We were lucky enough to be broken down while with our best friends from The Young International, and were also fortunate that they let us borrow their trailer, while Relient K let us borrow their Suburban, so that we could make it for our two Indiana shows over the weekend.

So it's kind of a weird life, and not somewhere I imagined ten years ago, or even five years ago when I boarded onto this adventure. Most people my age are working jobs in the daytime, progressively moving forward. I feel like I'm moving forward, but in a quite zig-zag manner. However, without any of this I wouldn't be able to travel to a place like Nashville and meet up with 10 different friends, and sit on a back porch 'til five in the morning, recalling memories and dreams that we've all shared together and the struggles that only we've known. That said, I do miss home at times like these as well, and I do miss Kimi, and I hope that they can be distracted by their own lives so they can juggle mine while I try to navigate this skeleton of a destiny I've constructed over the last five years.

I hope those I love realize how much I appreciate their sacrifices and someday, when our van is rusted and in pieces in a junkyard somewhere, and our shirts and CD's are in thrift stores around the country, they'll still be there and vibrant and as much a part of me as this life I've been tracking down. Because this life is more than I could ask for, and the people I've been given are certainly more than that.

Wednesday, January 26, 2011

My Crack Addiction



My name is Robbe and I have an addiction. It's been known to kill. It is... crack. I've been sober for less than a day.

A couple months ago, I started a new job. For the record, it's job number 22 in my life. I'm trying to get to the golden job count, where the number of jobs coincides with my age. I'm fairly confident I'll accomplish that goal at some point in my life. Here's to goals!

That said, the job I've been doing is a blue-collar type of job, involving the replacement of water meters, both inside and outside and sometimes always outside. It's good I started the job at the beginning of winter. A lot of this job involves me crouching down, getting on my hands and knees, fixing things in holes, paying my pimp at the end of each shift...yeah. But really, it does involve pipes (okay I have no idea how to not make this job sound like an entire day's worth of that's what she saids) and fixing them and so on. So of course with this line of work, I have come to frequently encounter the wonderful world of plumber's crack.
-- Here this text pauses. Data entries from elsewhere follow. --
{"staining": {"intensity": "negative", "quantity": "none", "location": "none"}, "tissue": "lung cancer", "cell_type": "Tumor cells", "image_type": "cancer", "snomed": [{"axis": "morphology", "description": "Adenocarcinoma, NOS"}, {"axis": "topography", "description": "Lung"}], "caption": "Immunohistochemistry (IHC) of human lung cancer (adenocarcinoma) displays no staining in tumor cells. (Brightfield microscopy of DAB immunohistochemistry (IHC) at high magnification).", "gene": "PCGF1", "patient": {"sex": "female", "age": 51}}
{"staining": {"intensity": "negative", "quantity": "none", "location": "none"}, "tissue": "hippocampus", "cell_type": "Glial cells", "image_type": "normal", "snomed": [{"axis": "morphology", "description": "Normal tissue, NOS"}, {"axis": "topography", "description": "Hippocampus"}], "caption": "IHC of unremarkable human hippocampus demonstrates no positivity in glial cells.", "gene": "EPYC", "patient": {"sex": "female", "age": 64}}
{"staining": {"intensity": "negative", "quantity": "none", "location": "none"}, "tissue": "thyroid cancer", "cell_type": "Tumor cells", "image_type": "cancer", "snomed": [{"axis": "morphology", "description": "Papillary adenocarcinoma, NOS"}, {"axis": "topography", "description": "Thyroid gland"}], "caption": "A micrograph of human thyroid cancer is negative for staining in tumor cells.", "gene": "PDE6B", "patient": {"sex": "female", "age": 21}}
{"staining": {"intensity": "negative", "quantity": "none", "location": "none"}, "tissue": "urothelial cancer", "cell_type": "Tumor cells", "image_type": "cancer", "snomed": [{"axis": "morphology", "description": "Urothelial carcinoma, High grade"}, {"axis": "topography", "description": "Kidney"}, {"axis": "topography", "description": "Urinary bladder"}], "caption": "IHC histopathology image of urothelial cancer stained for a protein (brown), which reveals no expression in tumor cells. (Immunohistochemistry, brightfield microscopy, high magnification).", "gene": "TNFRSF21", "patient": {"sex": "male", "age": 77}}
Most of my past experiences with plumber's crack entails teenage me skateboarding with my friends, seeing someone working on their car, house, garden, etc. and yelling "crack kills!" as if the archangel Gabriel had just come down the day before and handed us the most clever one-liner ever known to mankind. I always thought it must have been so embarrassing for the person whose crack was exposed without them- surely!- knowing. I'd like to say the tables have turned, that I now find myself in a constant state of shame and anxiety at my hourly case of plumbers crack in full sight of pedestrians, school buses, drivers, etc.

However, it's quite the opposite.

For me, it has come to represent freedom. I'm not sure if it's because I assume it's part of my job, or if I just don't care about anything about my image anymore, but I am secure in knowing I can work on the side of a road and just let things go, without a honking horn or a clever quip swaying me from my path. It's almost like giving a finger to the world, because I assume when people see me doing my job outside when it's a toasty 5 degrees at 8 a.m., they're saying, "Wow, glad I'm not that guy." To that I say- my hands may be completely numb, my fingertips dried and split, my feet numb- but I'm not wearing a tucked-in dress shirt, nor a belt. Therefore, my crack may abound. And when crack abounds, a light air is constantly upon me, a cool breeze behind me, as if nature itself is patting me on my (lower) back, and saying, "Good job, this is how it's supposed to be. In you I am well pleased."

That is, of course, until it begins to rain outside.